SpeedTree was used exclusively in games between 2002 and 2009, when ILM called again with a different set of requirements. The procedural stuff wasn't good enough. Artists needed more control, to move individual branches by hand.

Now even the Tornado Twins can afford to use SpeedTree.

"We pretty much lit our software on fire and started again," King said. "SpeedTree's claim to fame is that unique blend of procedural modeling combined with art directibility and hand drawing, and that's one of the reasons we've had success in the film industry."

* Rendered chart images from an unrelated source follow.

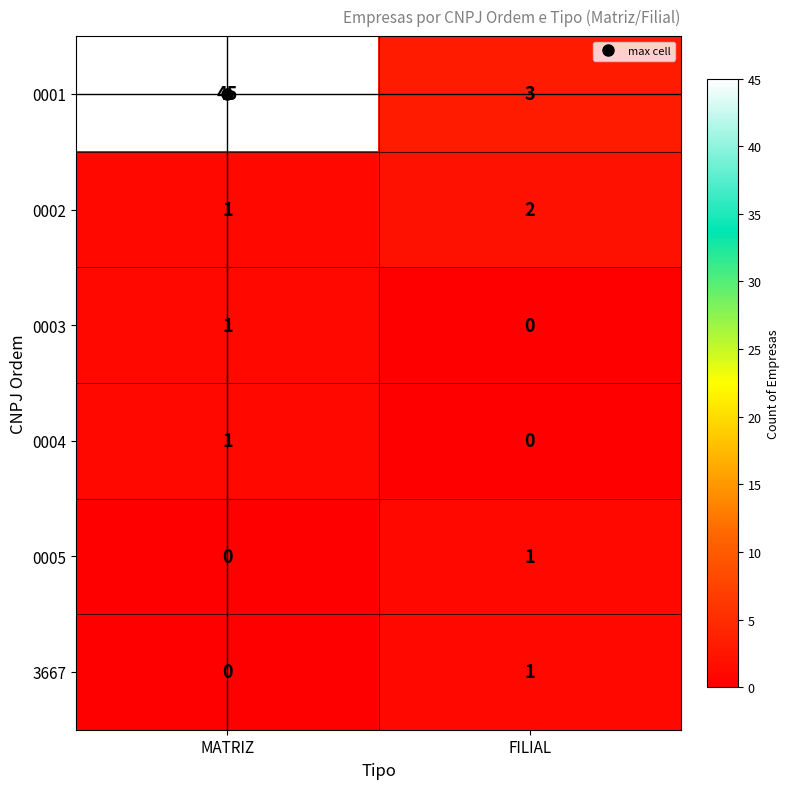

At which label does 0002 reach its peak?

FILIAL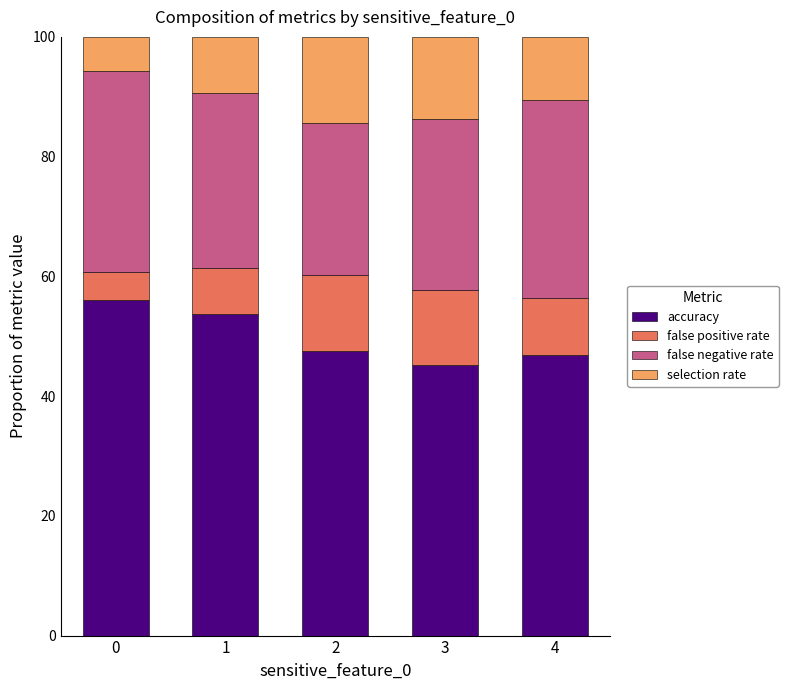

Reading right to left, transcribe the values for accuracy.

46.8	45.2	47.5	53.7	56.0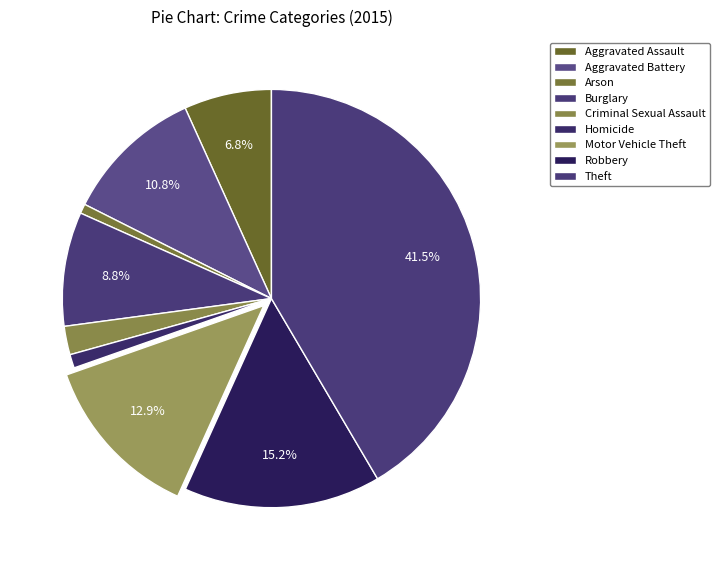

Rank the categories by value from highest to lowest.

Theft, Robbery, Motor Vehicle Theft, Aggravated Battery, Burglary, Aggravated Assault, Criminal Sexual Assault, Homicide, Arson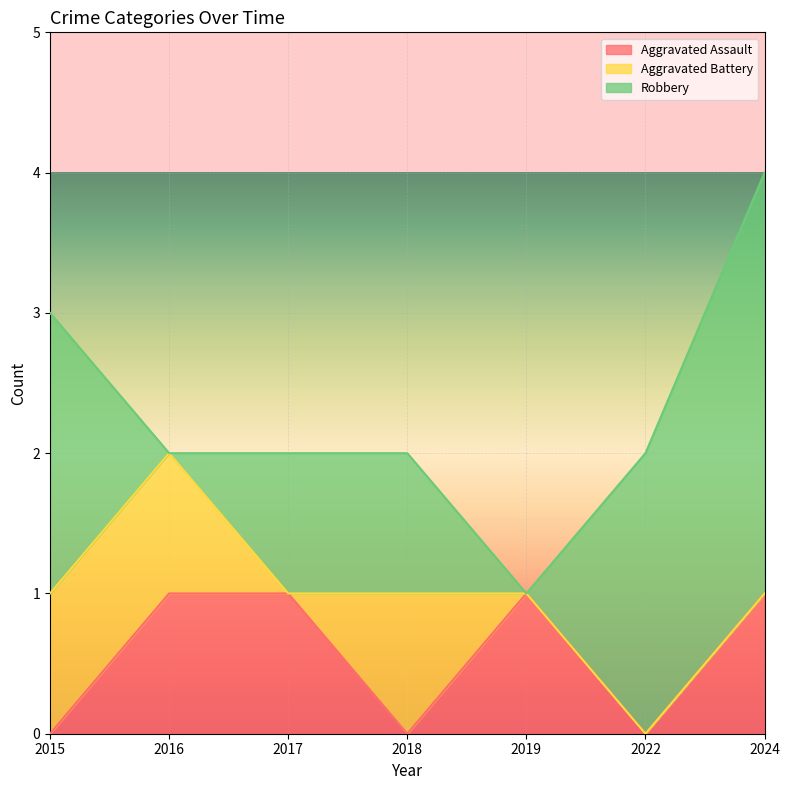

Is it true that Aggravated Battery equals 0 at 2022?

True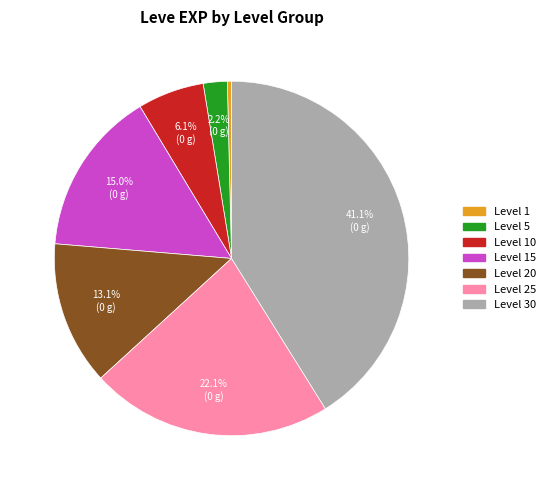

Is there any slice that represents more than half of the pie?

No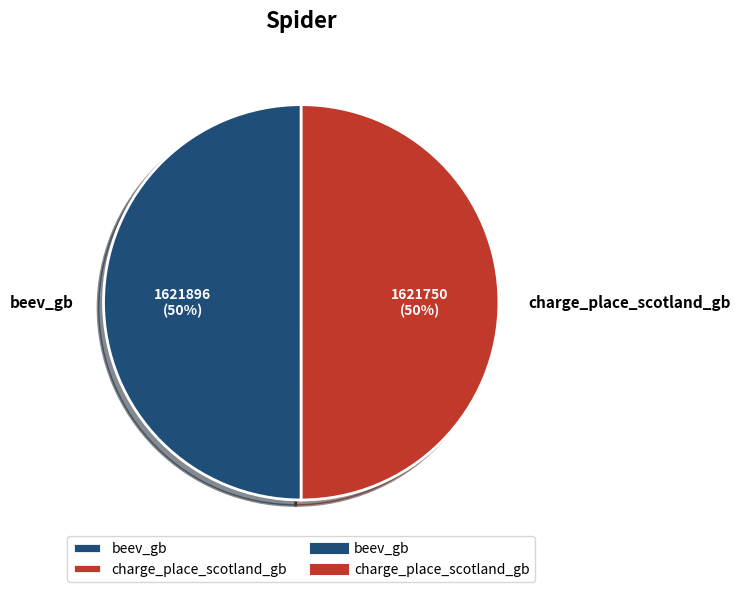

Do beev_gb and charge_place_scotland_gb together represent more than half of the pie?

Yes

The first thing James Cameron wanted to know was 'how are you doing your trees?'

ILM Digital Matte department Supervisor Richard Bluff said that when they showed James Cameron the first 23-second test shot using SpeedTree a hush fell over the screening room. "The first thing Mr. Cameron wanted to know was 'how are you doing your trees?'" Bluff​ said. Those 23 seconds ended up being the opening shot of the movie.

SpeedTree licenses used to cost $10,000 to $15,000. Today, it's spreading from a few hundred users with well-lined pockets to hundred of thousands of indie developers with virtually no budgets. They can pay a $19 monthly fee to use it with Unreal Engine 4 and Unity, another hugely popular cross-platform game engine. "They'll finally have access to SpeedTree for next to nothing," King said. "That's a big part of our future that we're very excited to see."